The Capital

Boeing says it’s not guilty of fraud in Max crashes

- By David Koenig

FORT WORTH, Texas — Boeing pleaded not guilty Thursday to a fraud charge in an unusual case in which families of passengers who died in two plane crashes are trying to throw out a settlement the company reached to avoid prosecutio­n.

At a hearing dominated by emotional, wrenching testimony from passengers’ relatives, a federal district judge took the plea and ordered Boeing not to break any laws for the next year.

The judge delayed ruling on a request by the families to appoint a special monitor to examine safety issues at the aerospace giant. Boeing and the Justice Department opposed the request.

More than a dozen relatives of passengers on a Boeing 737 Max that crashed in 2019 in Ethiopia — less than five months after a Max crashed in Indonesia — held nothing back as they testified about their loss. The crashes killed a combined total of 346 people.

Boeing’s chief aerospace safety officer and lawyers for the company and the Justice Department sat just feet away but showed no reaction to any of the stories.

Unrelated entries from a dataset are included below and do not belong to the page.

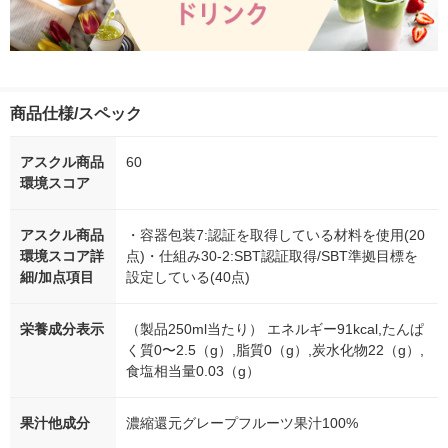
商品仕様/スペック
アスクル商品
60
環境スコア
アスクル商品
・容器包装7:認証を取得している材料を使用(20
環境スコア詳
点)・仕組み30-2:SBT認証取得/SBT準拠目標を
細/加点項目
設定している(40点)
栄養成分表示
（製品250ml当たり） エネルギー91kcal,たんぱ
く質0〜2.5（g）,脂質0（g）,炭水化物22（g）,
食塩相当量0.03（g）
果汁他成分
濃縮還元グレープフルーツ果汁100%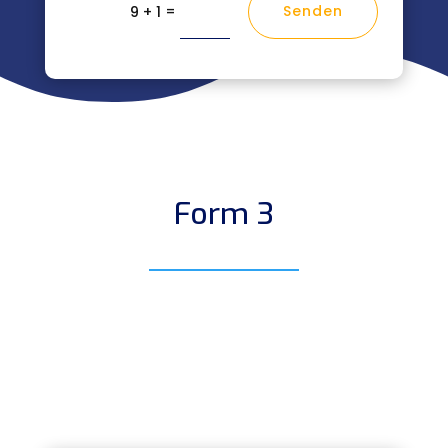
=
Senden
9 + 1
Form 3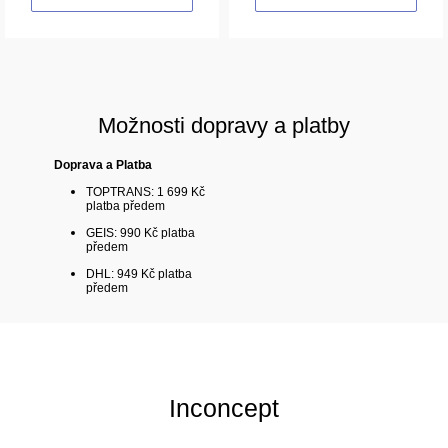
Možnosti dopravy a platby
Doprava a Platba
TOPTRANS: 1 699 Kč
platba předem
GEIS: 990 Kč platba
předem
DHL: 949 Kč platba
předem
Inconcept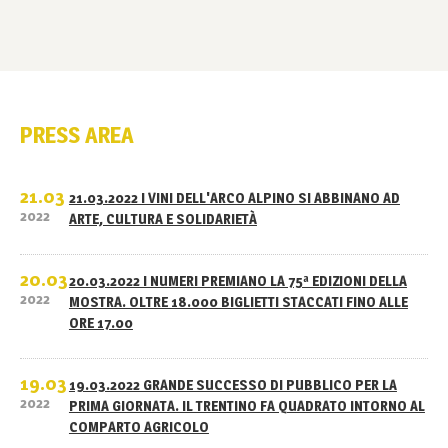
PRESS AREA
21.03
21.03.2022 I VINI DELL'ARCO ALPINO SI ABBINANO AD
2022
ARTE, CULTURA E SOLIDARIETÀ
20.03
20.03.2022 I NUMERI PREMIANO LA 75ª EDIZIONI DELLA
2022
MOSTRA. OLTRE 18.000 BIGLIETTI STACCATI FINO ALLE
ORE 17.00
19.03
19.03.2022 GRANDE SUCCESSO DI PUBBLICO PER LA
2022
PRIMA GIORNATA. IL TRENTINO FA QUADRATO INTORNO AL
COMPARTO AGRICOLO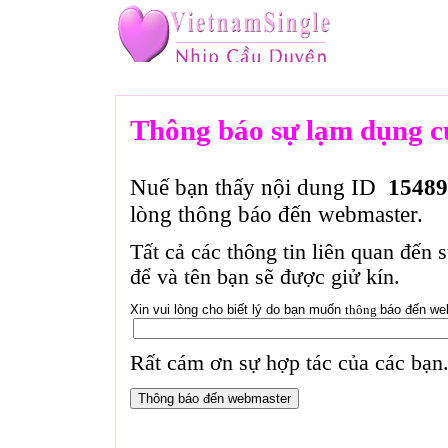
Thông báo sự lạm dụng c
Nuế bạn thấy nội dung ID
15489
lòng thông báo đến webmaster.
Tất cả các thông tin liên quan đến 
để và tên bạn sẽ được giử kín.
Xin vui lòng cho biết lý do bạn muốn
thông
báo đến we
Rất cám ơn sự hợp tác của các bạn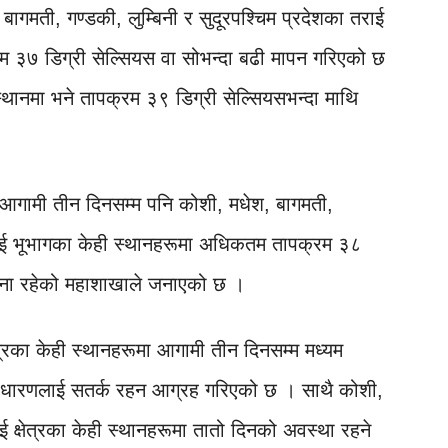
गमती, गण्डकी, लुम्बिनी र सुदूरपश्चिम प्रदेशका तराई
 ३७ डिग्री सेल्सियस वा सोभन्दा बढी मापन गरिएको छ
 स्थानमा भने तापक्रम ३९ डिग्री सेल्सियसभन्दा माथि
 आगामी तीन दिनसम्म पनि कोशी, मधेश, बागमती,
 तराई भूभागका केही स्थानहरूमा अधिकतम तापक्रम ३८
भावना रहेको महाशाखाले जनाएको छ ।
षेत्रका केही स्थानहरूमा आगामी तीन दिनसम्म मध्यम
साधारणलाई सतर्क रहन आग्रह गरिएको छ । साथै कोशी,
ई क्षेत्रका केही स्थानहरूमा तातो दिनको अवस्था रहने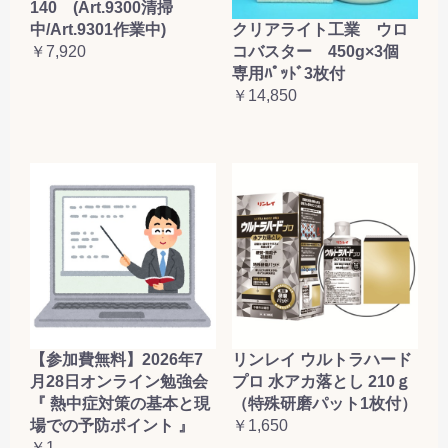
140 (Art.9300清掃
クリアライト工業 ウロ
中/Art.9301作業中)
コバスター 450g×3個
￥7,920
専用ﾊﾟｯﾄﾞ3枚付
￥14,850
【参加費無料】2026年7
リンレイ ウルトラハード
月28日オンライン勉強会
プロ 水アカ落とし 210ｇ
『 熱中症対策の基本と現
（特殊研磨パット1枚付）
場での予防ポイント 』
￥1,650
￥1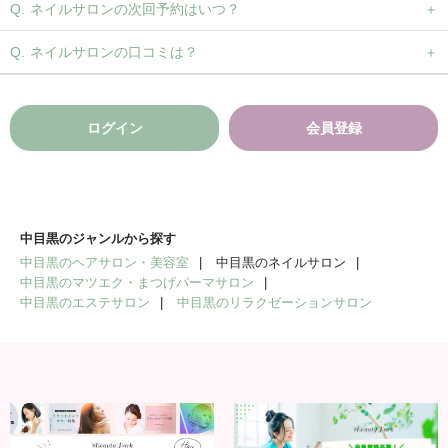
ネイルサロンの次回予約はいつ？
ネイルサロンの口コミは？
ログイン
会員登録
中目黒のジャンルから探す
中目黒のヘアサロン・美容室
中目黒のネイルサロン
中目黒のマツエク・まつげパーマサロン
中目黒のエステサロン
中目黒のリラクゼーションサロン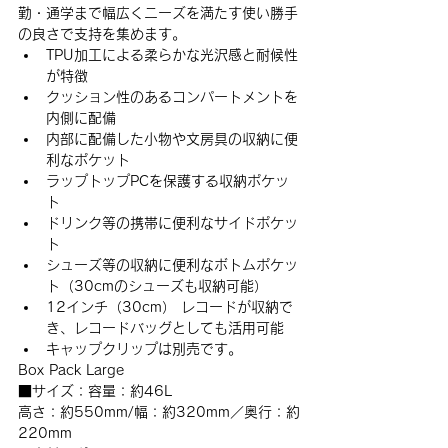
勤・通学まで幅広くニーズを満たす使い勝手
の良さで支持を集めます。
﻿TPU加工による柔らかな光沢感と耐候性
が特徴
﻿クッション性のあるコンパートメントを
内側に配備
﻿内部に配備した小物や文房具の収納に便
利なポケット
﻿ラップトップPCを保護する収納ポケッ
ト
﻿ドリンク等の携帯に便利なサイドポケッ
ト
﻿シューズ等の収納に便利なボトムポケッ
ト（30cmのシューズも収納可能）
﻿﻿12インチ（30cm） レコードが収納で
き、レコードバッグとしても活用可能
﻿キャップクリップは別売です。
Box Pack Large
■サイズ：容量：約46L
高さ：約550mm/幅：約320mm／奥行：約
220mm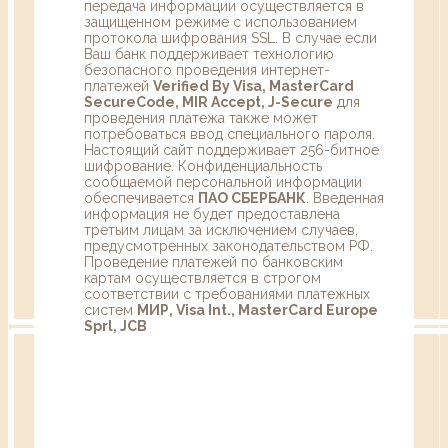
передача информации осуществляется в
защищенном режиме с использованием
протокола шифрования SSL. В случае если
Ваш банк поддерживает технологию
безопасного проведения интернет-
платежей
Verified By Visa, MasterCard
SecureCode, MIR Accept, J-Secure
для
проведения платежа также может
потребоваться ввод специального пароля.
Настоящий сайт поддерживает 256-битное
шифрование. Конфиденциальность
сообщаемой персональной информации
обеспечивается
ПАО СБЕРБАНК
. Введенная
информация не будет предоставлена
третьим лицам за исключением случаев,
предусмотренных законодательством РФ.
Проведение платежей по банковским
картам осуществляется в строгом
соответствии с требованиями платежных
систем
МИР, Visa Int., MasterCard Europe
Sprl, JCB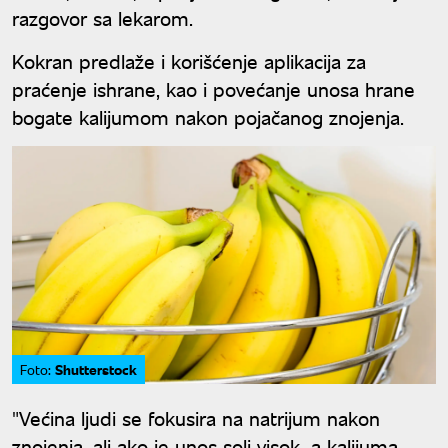
razgovor sa lekarom.
Kokran predlaže i korišćenje aplikacija za
praćenje ishrane, kao i povećanje unosa hrane
bogate kalijumom nakon pojačanog znojenja.
Shutterstock
Foto:
"Većina ljudi se fokusira na natrijum nakon
znojenja, ali ako je unos soli visok, a kalijuma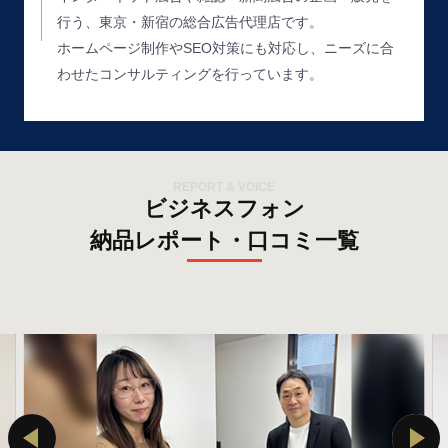
行う、東京・新宿の総合広告代理店です。
ホームページ制作やSEO対策にも対応し、ニーズに合
わせたコンサルティングを行っています。
REPORT & VOICE
ビジネスフォン
納品レポート・口コミ一覧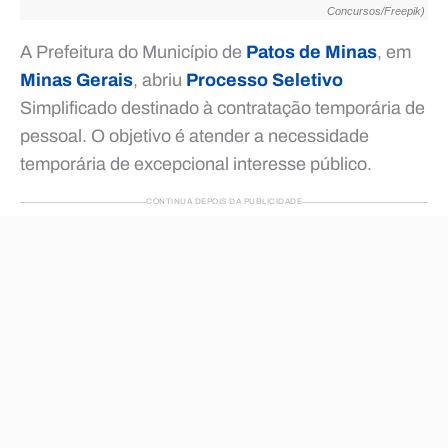
Concursos/Freepik)
A Prefeitura do Município de
Patos de Minas
, em
Minas Gerais
, abriu
Processo Seletivo
Simplificado destinado à contratação temporária de
pessoal. O objetivo é atender a necessidade
temporária de excepcional interesse público.
CONTINUA DEPOIS DA PUBLICIDADE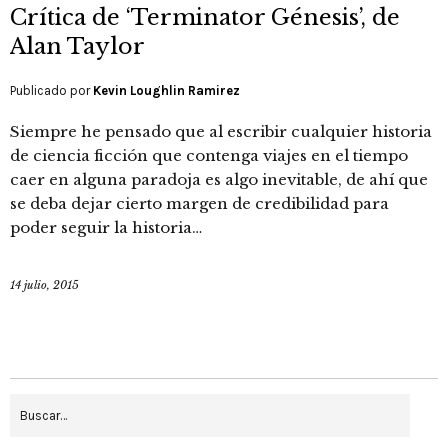
Crítica de ‘Terminator Génesis’, de
Alan Taylor
Publicado por
Kevin Loughlin Ramirez
Siempre he pensado que al escribir cualquier historia
de ciencia ficción que contenga viajes en el tiempo
caer en alguna paradoja es algo inevitable, de ahí que
se deba dejar cierto margen de credibilidad para
poder seguir la historia…
14 julio, 2015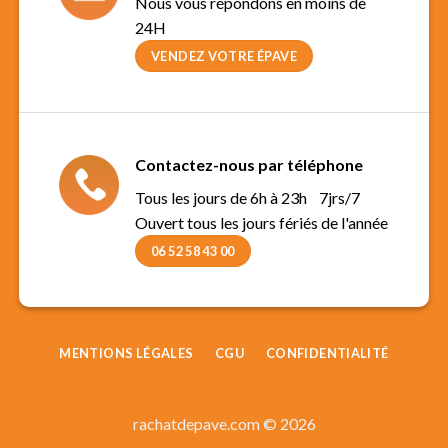
Nous vous répondons en moins de
24H
VENDEZ VOTRE ÉPAVE
Contactez-nous par téléphone
Tous les jours de 6h à 23h 7jrs/7
Ouvert tous les jours fériés de l'année
06 52 58 43 00
MENTIONS LÉGALES
CGU
CONFIDENTIALITÉ
rachatdepave.com © 2026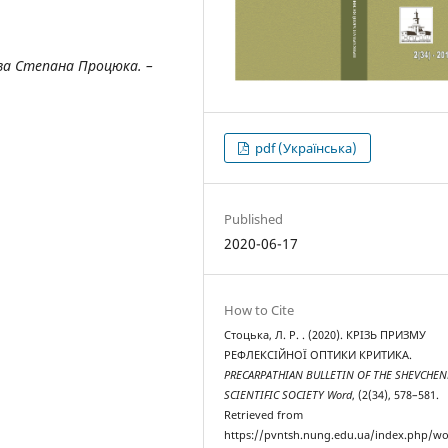
оза Степана Процюка. –
pdf (Українська)
Published
2020-06-17
How to Cite
Стоцька, Л. Р. . (2020). КРІЗЬ ПРИЗМУ
РЕФЛЕКСІЙНОЇ ОПТИКИ КРИТИКА.
PRECARPATHIAN BULLETIN OF THE SHEVCHE
SCIENTIFIC SOCIETY Word
, (2(34), 578–581.
Retrieved from
https://pvntsh.nung.edu.ua/index.php/wo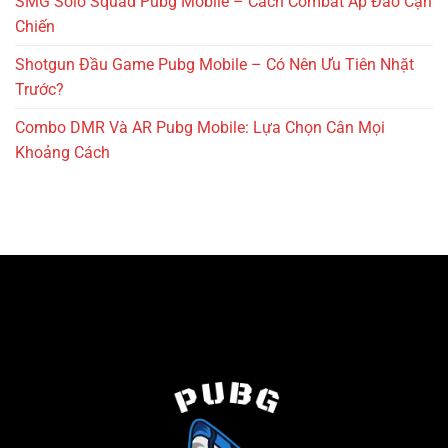
SMG Solo Squad Pubg Mobile – Cách Combat Áp Đảo Cận
Chiến
Shotgun Đầu Game Pubg Mobile – Có Nên Ưu Tiên Nhặt
Trước?
Combo DMR Và AR Pubg Mobile: Lựa Chọn Cân Mọi
Khoảng Cách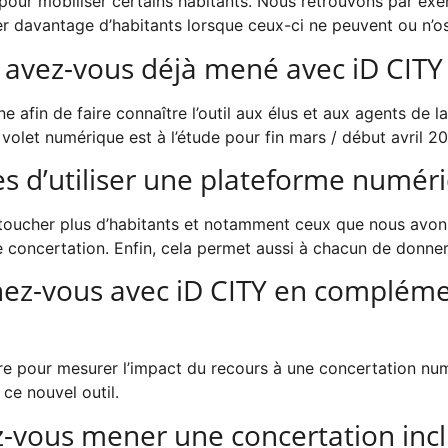
s pour mobiliser certains habitants. Nous retrouvons par ex
 davantage d’habitants lorsque ceux-ci ne peuvent ou n’os
 avez-vous déjà mené avec iD CITY
e afin de faire connaître l’outil aux élus et aux agents de
volet numérique est à l’étude pour fin mars / début avril 20
s d’utiliser une plateforme numéri
 toucher plus d’habitants et notamment ceux que nous avons
e concertation. Enfin, cela permet aussi à chacun de donner
nez-vous avec iD CITY en complémen
re pour mesurer l’impact du recours à une concertation nu
ce nouvel outil.
z-vous mener une concertation inc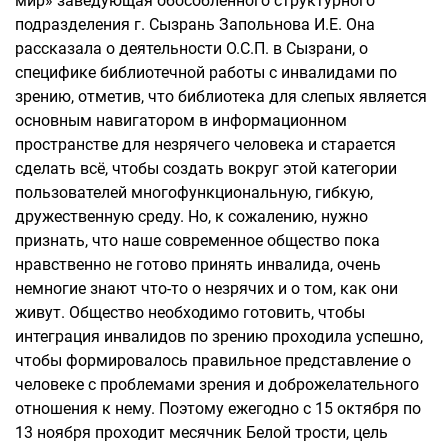
мир» заведующая обособленного структурного
подразделения г. Сызрань Запольнова И.Е. Она
рассказала о деятельности О.С.П. в Сызрани, о
специфике библиотечной работы с инвалидами по
зрению, отметив, что библиотека для слепых является
основным навигатором в информационном
пространстве для незрячего человека и старается
сделать всё, чтобы создать вокруг этой категории
пользователей многофункциональную, гибкую,
дружественную среду. Но, к сожалению, нужно
признать, что наше современное общество пока
нравственно не готово принять инвалида, очень
немногие знают что-то о незрячих и о том, как они
живут. Общество необходимо готовить, чтобы
интеграция инвалидов по зрению проходила успешно,
чтобы формировалось правильное представление о
человеке с проблемами зрения и доброжелательного
отношения к нему. Поэтому ежегодно с 15 октября по
13 ноября проходит месячник Белой трости, цель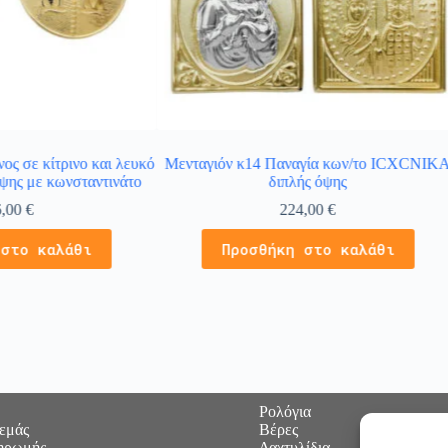
ος σε κίτρινο και λευκό
Μενταγιόν κ14 Παναγία κων/το ICXCNIK
ψης με κωνσταντινάτο
διπλής όψης
6,00
€
224,00
€
 στο καλάθι
Προσθήκη στο καλάθι
Ρολόγια
 εμάς
Βέρες
ηρωμής
Δαχτυλίδια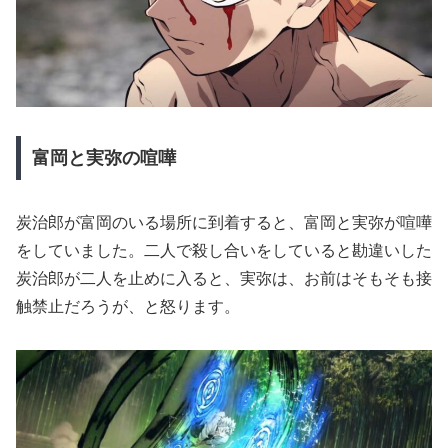
富岡と実弥の喧嘩
炭治郎が富岡のいる場所に到着すると、富岡と実弥が喧嘩
をしていました。二人で殺し合いをしていると勘違いした
炭治郎が二人を止めに入ると、実弥は、お前はそもそも接
触禁止だろうが、と怒ります。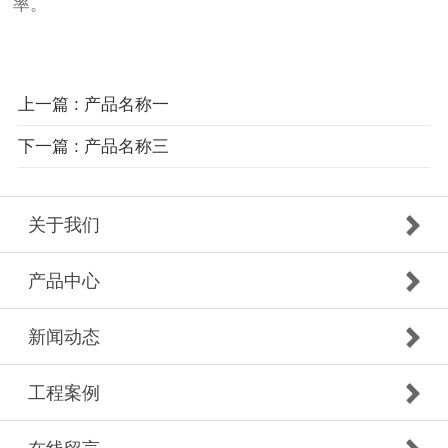
率。
上一篇 : 产品名称一
下一篇 : 产品名称三
关于我们
产品中心
新闻动态
工程案例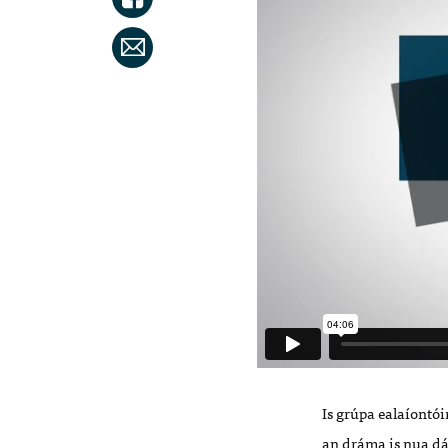
Is gr
ú
pa eala
íont
ó
i
an dr
á
ma is nua d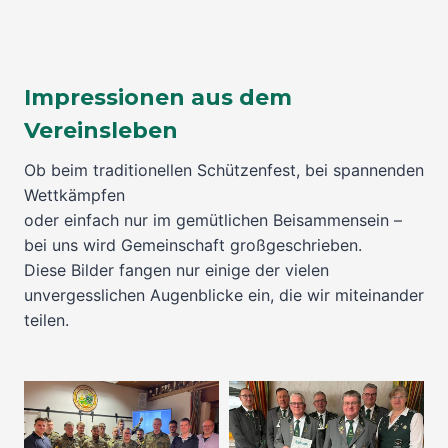
Impressionen aus dem
Vereinsleben
Ob beim traditionellen Schützenfest, bei spannenden
Wettkämpfen
oder einfach nur im gemütlichen Beisammensein –
bei uns wird Gemeinschaft großgeschrieben.
Diese Bilder fangen nur einige der vielen
unvergesslichen Augenblicke ein, die wir miteinander
teilen.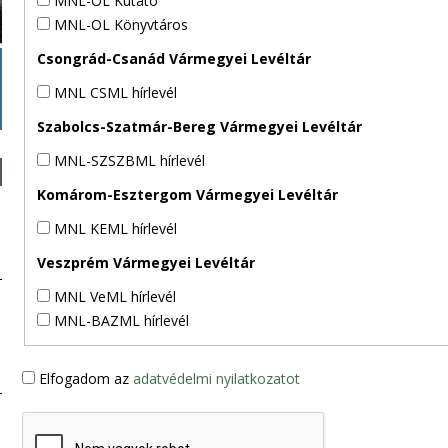
MNL-OL Kutató
MNL-OL Könyvtáros
Csongrád-Csanád Vármegyei Levéltár
MNL CSML hírlevél
Szabolcs-Szatmár-Bereg Vármegyei Levéltár
MNL-SZSZBML hírlevél
Komárom-Esztergom Vármegyei Levéltár
MNL KEML hírlevél
Veszprém Vármegyei Levéltár
MNL VeML hírlevél
MNL-BAZML hírlevél
Elfogadom az
adatvédelmi nyilatkozatot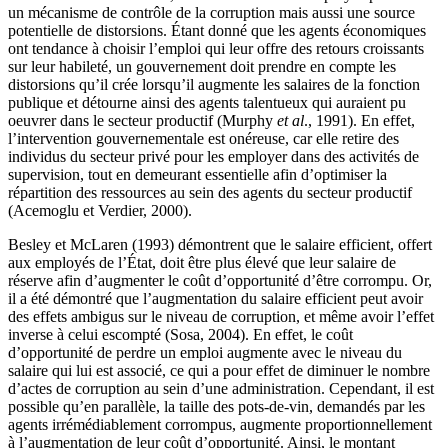
un mécanisme de contrôle de la corruption mais aussi une source
potentielle de distorsions. Étant donné que les agents économiques
ont tendance à choisir l’emploi qui leur offre des retours croissants
sur leur habileté, un gouvernement doit prendre en compte les
distorsions qu’il crée lorsqu’il augmente les salaires de la fonction
publique et détourne ainsi des agents talentueux qui auraient pu
oeuvrer dans le secteur productif (Murphy
et al
., 1991). En effet,
l’intervention gouvernementale est onéreuse, car elle retire des
individus du secteur privé pour les employer dans des activités de
supervision, tout en demeurant essentielle afin d’optimiser la
répartition des ressources au sein des agents du secteur productif
(Acemoglu et Verdier, 2000).
Besley et McLaren (1993) démontrent que le salaire efficient, offert
aux employés de l’État, doit être plus élevé que leur salaire de
réserve afin d’augmenter le coût d’opportunité d’être corrompu. Or,
il a été démontré que l’augmentation du salaire efficient peut avoir
des effets ambigus sur le niveau de corruption, et même avoir l’effet
inverse à celui escompté (Sosa, 2004). En effet, le coût
d’opportunité de perdre un emploi augmente avec le niveau du
salaire qui lui est associé, ce qui a pour effet de diminuer le nombre
d’actes de corruption au sein d’une administration. Cependant, il est
possible qu’en parallèle, la taille des pots-de-vin, demandés par les
agents irrémédiablement corrompus, augmente proportionnellement
à l’augmentation de leur coût d’opportunité. Ainsi, le montant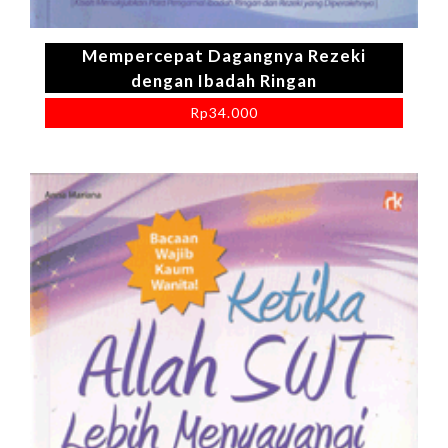
Mempercepat Dagangnya Rezeki
dengan Ibadah Ringan
Rp
34.000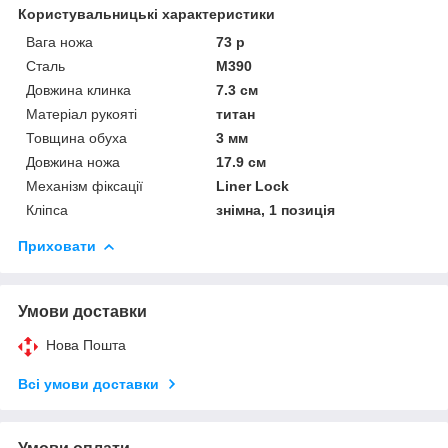
Користувальницькі характеристики
Вага ножа
73 р
Сталь
M390
Довжина клинка
7.3 см
Матеріал рукояті
титан
Товщина обуха
3 мм
Довжина ножа
17.9 см
Механізм фіксації
Liner Lock
Кліпса
знімна, 1 позиція
Приховати
Умови доставки
Нова Пошта
Всі умови доставки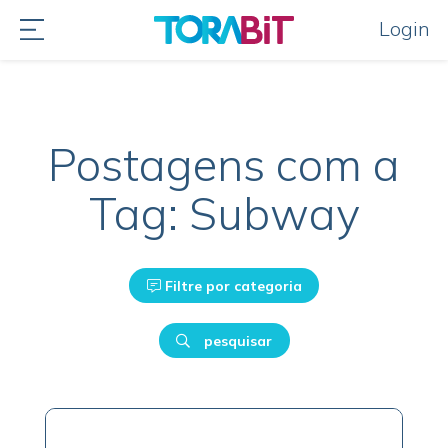
Login
Postagens com a
Tag: Subway
Filtre por categoria
pesquisar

The Justice Department investigat­ed Boeing after the second Max crash and settled the case in January 2021. With the settlement, the government agreed not to prosecute Boeing on a charge of defrauding the United States by deceiving regulators who approved the plane. In exchange, the company paid $2.5 billion, including a $243.6 million fine.

The families are still stunned. “We want to see real justice, and that has to be prosecutio­ns for manslaught­er,” said Naoise Connolly Ryan, whose husband was on the second Max that crashed.

The fate of the settlement could rest with Judge Reed O’Connor.

He carved a path for the families to challenge the settlement by ruling last November that the Justice Department had violated federal law by not consulting with crime victims before what amounted to a plea deal.